◆ Dataset extract
********
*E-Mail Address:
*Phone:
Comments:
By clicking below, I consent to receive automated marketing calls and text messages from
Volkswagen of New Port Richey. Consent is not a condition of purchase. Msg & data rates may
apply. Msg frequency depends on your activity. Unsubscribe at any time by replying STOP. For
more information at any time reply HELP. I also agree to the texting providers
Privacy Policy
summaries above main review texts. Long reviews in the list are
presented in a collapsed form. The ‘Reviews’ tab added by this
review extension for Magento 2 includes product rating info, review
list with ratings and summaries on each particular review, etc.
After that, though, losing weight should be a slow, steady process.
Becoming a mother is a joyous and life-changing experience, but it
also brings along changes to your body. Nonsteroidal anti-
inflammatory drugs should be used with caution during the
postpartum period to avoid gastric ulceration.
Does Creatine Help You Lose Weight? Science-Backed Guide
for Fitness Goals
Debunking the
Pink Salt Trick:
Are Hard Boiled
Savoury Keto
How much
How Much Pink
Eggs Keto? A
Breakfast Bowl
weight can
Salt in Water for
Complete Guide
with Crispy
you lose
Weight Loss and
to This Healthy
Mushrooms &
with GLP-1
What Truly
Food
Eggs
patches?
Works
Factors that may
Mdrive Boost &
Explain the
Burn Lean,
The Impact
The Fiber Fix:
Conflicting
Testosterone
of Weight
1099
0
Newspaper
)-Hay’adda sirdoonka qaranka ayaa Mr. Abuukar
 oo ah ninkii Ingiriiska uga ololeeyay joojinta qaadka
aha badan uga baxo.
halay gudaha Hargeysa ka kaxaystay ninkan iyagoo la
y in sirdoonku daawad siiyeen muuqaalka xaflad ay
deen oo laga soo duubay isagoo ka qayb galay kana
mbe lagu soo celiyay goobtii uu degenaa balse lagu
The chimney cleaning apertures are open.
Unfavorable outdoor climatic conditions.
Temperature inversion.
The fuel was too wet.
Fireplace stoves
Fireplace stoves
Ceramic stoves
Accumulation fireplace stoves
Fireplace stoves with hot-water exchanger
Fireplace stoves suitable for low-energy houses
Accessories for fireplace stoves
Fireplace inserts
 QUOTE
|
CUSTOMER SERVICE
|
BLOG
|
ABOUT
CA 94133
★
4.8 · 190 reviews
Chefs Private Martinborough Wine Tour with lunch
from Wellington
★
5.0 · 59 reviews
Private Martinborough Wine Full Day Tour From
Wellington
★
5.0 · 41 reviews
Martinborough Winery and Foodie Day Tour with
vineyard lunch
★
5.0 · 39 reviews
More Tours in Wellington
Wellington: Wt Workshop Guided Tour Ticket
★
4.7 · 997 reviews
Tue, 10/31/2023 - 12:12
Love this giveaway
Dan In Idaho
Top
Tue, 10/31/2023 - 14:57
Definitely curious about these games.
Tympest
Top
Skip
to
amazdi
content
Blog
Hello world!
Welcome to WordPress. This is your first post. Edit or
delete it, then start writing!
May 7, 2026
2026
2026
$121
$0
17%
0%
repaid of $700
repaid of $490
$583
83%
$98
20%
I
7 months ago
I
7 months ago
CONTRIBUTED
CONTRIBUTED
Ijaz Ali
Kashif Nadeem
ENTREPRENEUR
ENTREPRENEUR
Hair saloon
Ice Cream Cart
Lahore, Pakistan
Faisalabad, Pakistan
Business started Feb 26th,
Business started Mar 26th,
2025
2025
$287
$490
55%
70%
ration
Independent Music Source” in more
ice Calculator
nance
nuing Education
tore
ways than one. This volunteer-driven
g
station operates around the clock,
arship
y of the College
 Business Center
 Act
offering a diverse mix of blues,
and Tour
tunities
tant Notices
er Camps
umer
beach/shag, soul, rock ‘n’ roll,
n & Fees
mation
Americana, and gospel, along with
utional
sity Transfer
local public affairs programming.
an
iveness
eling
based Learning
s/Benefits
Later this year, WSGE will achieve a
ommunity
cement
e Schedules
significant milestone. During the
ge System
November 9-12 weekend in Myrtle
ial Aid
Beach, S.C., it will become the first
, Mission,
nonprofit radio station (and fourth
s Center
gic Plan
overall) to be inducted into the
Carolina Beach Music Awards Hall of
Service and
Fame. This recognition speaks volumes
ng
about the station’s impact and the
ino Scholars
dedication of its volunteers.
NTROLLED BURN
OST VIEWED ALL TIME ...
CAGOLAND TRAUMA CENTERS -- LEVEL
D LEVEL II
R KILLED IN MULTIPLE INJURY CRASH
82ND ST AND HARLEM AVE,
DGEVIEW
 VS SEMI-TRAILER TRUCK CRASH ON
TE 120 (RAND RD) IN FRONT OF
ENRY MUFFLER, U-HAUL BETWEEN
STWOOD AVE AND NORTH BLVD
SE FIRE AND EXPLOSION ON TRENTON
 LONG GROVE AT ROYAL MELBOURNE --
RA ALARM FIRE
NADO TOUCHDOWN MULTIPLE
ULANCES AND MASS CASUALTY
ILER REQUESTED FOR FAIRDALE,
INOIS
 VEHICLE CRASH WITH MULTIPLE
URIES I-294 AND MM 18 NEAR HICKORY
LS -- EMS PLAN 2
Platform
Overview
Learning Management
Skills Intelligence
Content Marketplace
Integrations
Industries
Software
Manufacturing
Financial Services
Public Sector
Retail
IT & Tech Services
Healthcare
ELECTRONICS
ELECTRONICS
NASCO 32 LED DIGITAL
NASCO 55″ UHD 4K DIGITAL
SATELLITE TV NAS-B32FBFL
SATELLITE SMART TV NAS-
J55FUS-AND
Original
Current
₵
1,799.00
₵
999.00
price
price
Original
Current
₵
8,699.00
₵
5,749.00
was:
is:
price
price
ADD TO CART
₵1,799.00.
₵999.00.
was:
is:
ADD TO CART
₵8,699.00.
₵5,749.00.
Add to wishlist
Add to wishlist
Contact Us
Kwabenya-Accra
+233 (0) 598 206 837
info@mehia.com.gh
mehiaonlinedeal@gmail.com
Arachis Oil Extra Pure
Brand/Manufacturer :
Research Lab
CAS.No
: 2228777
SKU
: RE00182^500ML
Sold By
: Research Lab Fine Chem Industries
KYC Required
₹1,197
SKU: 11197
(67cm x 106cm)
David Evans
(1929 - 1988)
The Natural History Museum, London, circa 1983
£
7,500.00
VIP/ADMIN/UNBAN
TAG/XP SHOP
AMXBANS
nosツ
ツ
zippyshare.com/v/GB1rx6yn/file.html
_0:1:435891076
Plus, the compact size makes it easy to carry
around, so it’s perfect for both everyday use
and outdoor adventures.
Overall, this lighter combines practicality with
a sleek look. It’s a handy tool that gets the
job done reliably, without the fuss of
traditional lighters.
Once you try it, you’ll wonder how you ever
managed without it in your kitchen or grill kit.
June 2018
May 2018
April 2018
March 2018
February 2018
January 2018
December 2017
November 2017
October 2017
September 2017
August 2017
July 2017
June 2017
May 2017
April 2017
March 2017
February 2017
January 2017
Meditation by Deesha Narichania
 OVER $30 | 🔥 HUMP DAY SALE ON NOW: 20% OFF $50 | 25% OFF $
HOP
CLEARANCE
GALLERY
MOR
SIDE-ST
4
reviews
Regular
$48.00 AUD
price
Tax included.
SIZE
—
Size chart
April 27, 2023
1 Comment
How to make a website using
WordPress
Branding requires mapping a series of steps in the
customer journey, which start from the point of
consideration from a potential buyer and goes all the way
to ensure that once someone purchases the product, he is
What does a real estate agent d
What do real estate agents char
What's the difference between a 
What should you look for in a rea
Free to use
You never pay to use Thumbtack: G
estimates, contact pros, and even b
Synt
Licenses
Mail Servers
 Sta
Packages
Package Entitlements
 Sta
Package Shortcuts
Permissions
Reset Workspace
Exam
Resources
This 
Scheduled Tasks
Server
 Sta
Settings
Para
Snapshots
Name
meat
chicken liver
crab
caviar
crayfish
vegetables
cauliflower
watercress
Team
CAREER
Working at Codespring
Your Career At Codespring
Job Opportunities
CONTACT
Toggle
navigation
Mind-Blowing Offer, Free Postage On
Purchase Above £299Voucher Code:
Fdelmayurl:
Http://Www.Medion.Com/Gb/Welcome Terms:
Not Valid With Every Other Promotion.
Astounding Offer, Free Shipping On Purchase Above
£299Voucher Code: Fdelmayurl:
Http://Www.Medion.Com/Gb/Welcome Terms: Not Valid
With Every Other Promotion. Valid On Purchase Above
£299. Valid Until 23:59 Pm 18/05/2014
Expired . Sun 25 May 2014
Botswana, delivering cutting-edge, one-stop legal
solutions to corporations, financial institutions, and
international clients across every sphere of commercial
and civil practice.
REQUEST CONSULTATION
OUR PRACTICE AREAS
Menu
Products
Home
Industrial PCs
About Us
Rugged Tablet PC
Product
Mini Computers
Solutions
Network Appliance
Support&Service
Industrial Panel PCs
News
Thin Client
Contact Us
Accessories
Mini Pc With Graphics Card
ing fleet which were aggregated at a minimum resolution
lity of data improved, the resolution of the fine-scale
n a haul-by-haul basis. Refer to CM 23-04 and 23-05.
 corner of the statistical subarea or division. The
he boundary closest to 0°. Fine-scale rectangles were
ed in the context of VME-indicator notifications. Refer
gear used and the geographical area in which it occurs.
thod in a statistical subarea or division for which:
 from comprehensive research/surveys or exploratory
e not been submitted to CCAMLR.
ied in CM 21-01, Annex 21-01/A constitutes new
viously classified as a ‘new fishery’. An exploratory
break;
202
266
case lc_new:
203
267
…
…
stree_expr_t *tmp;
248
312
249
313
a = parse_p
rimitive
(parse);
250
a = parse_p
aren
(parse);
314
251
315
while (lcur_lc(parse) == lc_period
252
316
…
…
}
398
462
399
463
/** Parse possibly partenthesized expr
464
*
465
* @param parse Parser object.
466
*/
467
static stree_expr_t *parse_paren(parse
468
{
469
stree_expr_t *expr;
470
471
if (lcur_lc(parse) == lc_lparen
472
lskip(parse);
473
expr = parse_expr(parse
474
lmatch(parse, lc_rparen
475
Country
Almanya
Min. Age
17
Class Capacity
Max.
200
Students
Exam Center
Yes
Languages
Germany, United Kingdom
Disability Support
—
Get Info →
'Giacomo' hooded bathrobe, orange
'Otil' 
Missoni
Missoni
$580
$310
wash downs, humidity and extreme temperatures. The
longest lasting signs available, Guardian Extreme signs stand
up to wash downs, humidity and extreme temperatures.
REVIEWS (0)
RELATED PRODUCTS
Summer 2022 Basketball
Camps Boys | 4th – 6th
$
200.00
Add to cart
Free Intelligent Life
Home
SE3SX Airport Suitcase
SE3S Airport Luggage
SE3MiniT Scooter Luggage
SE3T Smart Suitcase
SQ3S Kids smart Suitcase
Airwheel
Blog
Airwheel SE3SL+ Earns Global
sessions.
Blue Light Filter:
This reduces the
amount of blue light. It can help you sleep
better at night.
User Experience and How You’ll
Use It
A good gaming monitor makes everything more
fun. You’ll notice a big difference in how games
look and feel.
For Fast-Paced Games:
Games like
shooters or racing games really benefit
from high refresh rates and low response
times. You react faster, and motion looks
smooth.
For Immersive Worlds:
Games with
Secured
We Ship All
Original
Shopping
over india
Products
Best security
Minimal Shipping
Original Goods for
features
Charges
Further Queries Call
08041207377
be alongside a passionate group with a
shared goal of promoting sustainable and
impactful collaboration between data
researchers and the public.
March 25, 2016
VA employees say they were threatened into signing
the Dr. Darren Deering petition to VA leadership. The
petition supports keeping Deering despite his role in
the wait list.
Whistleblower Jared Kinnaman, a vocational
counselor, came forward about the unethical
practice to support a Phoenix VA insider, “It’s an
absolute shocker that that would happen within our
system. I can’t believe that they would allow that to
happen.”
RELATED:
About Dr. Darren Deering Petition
********
◆ About this exercise
Please render the text of the items as a numbered list, beginning at the very first line and stopping after the line that contains "Does Creatine Help". Leave out any blank lines.

◆ Response box
1. *E-Mail Address:
2. *Phone:
3. Comments:
4. By clicking below, I consent to receive automated marketing calls and text messages from
5. Volkswagen of New Port Richey. Consent is not a condition of purchase. Msg & data rates may
6. apply. Msg frequency depends on your activity. Unsubscribe at any time by replying STOP. For
7. more information at any time reply HELP. I also agree to the texting providers
8. Privacy Policy
9. summaries above main review texts. Long reviews in the list are
10. presented in a collapsed form. The ‘Reviews’ tab added by this
11. review extension for Magento 2 includes product rating info, review
12. list with ratings and summaries on each particular review, etc.
13. After that, though, losing weight should be a slow, steady process.
14. Becoming a mother is a joyous and life-changing experience, but it
15. also brings along changes to your body. Nonsteroidal anti-
16. inflammatory drugs should be used with caution during the
17. postpartum period to avoid gastric ulceration.
18. Does Creatine Help You Lose Weight? Science-Backed Guide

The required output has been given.